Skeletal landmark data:

Start of Block

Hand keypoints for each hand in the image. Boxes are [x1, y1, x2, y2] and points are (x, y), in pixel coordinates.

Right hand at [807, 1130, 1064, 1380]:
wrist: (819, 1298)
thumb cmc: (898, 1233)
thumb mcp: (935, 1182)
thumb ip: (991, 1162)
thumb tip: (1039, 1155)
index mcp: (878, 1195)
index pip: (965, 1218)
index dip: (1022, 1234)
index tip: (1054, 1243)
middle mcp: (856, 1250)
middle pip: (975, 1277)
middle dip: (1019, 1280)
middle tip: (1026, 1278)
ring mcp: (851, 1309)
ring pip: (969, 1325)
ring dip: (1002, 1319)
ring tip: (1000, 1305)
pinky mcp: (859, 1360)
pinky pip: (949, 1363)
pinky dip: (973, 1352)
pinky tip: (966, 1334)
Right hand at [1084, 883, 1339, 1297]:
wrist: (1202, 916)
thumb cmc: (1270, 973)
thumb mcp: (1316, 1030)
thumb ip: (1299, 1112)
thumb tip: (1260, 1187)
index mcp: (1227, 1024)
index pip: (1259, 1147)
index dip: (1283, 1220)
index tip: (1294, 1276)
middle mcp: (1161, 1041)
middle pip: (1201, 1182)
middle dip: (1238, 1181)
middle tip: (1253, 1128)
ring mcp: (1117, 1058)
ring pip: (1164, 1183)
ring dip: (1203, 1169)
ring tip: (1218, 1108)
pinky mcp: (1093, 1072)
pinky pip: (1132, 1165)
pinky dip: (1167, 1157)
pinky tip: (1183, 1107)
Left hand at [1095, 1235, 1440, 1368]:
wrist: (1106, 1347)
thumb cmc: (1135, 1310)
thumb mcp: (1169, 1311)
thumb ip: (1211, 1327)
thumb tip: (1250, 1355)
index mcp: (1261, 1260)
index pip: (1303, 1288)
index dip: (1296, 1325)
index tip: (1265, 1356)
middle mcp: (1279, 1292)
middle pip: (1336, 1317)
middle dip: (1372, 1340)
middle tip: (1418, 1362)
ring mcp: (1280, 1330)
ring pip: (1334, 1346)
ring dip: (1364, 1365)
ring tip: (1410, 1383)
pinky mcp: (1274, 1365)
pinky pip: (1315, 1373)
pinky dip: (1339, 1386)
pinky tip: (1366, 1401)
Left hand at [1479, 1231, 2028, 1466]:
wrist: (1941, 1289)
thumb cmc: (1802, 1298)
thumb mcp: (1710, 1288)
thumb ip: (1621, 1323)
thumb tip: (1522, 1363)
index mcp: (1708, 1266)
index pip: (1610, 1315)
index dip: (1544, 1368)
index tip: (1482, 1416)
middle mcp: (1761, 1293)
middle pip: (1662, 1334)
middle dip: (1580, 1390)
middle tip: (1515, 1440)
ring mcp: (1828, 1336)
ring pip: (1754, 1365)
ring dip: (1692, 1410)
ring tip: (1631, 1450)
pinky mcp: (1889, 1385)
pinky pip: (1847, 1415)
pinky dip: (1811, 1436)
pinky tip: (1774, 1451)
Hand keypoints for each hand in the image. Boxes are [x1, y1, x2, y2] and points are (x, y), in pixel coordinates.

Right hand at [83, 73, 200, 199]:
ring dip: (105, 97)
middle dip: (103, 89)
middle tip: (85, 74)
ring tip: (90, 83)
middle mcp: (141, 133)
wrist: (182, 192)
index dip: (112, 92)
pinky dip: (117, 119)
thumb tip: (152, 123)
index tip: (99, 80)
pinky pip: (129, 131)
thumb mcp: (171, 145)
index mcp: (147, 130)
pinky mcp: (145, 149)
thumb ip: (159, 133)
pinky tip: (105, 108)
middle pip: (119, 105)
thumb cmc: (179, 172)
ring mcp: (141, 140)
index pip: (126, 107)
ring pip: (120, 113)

End of Block

* **What is being asked**: An answer is complete only when it holds every line above containing the string "hand".

* **Solved problem**:
Hand keypoints for each hand in the image. Boxes are [x1, y1, x2, y2] and points are (x, y), in pixel coordinates.
Right hand at [807, 1130, 1064, 1380]:
Right hand at [1084, 883, 1339, 1297]:
Left hand at [1095, 1235, 1440, 1368]:
Left hand at [1479, 1231, 2028, 1466]:
Hand keypoints for each hand in the image. Boxes are [x1, y1, x2, y2] and points are (x, y), in pixel coordinates.
Right hand at [83, 73, 200, 199]:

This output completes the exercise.